**What to work on:** Where does the string "suaves" occur in the records below? Copy every line that holds it.

------ Supplied data

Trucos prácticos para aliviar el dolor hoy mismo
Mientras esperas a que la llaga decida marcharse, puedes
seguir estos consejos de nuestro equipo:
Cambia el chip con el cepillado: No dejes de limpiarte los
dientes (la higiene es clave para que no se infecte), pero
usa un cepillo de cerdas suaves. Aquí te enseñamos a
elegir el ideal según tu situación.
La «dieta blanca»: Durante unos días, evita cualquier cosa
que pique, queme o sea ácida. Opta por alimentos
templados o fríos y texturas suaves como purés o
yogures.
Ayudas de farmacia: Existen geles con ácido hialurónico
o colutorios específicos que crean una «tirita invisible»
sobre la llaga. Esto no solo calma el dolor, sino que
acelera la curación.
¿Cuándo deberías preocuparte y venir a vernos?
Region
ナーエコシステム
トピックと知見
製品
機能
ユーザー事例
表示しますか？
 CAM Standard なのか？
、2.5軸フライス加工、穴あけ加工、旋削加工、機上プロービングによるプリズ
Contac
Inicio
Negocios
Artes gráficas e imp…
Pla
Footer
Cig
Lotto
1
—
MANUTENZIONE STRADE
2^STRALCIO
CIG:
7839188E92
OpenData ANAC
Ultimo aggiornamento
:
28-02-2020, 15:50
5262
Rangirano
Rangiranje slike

------------

**Final answer:**
usa un cepillo de cerdas suaves. Aquí te enseñamos a
templados o fríos y texturas suaves como purés o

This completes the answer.